**Required work**:
Working from the line that contains "Mexico: 28384000 -> 125000000" down to the last line below, repeat each line exactly.
[Opening Records supplied section]
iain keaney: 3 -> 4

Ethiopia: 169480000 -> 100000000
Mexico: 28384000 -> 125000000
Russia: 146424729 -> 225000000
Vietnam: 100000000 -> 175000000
[Closing Records supplied section]
**Answer for the task**:
Mexico: 28384000 -> 125000000
Russia: 146424729 -> 225000000
Vietnam: 100000000 -> 175000000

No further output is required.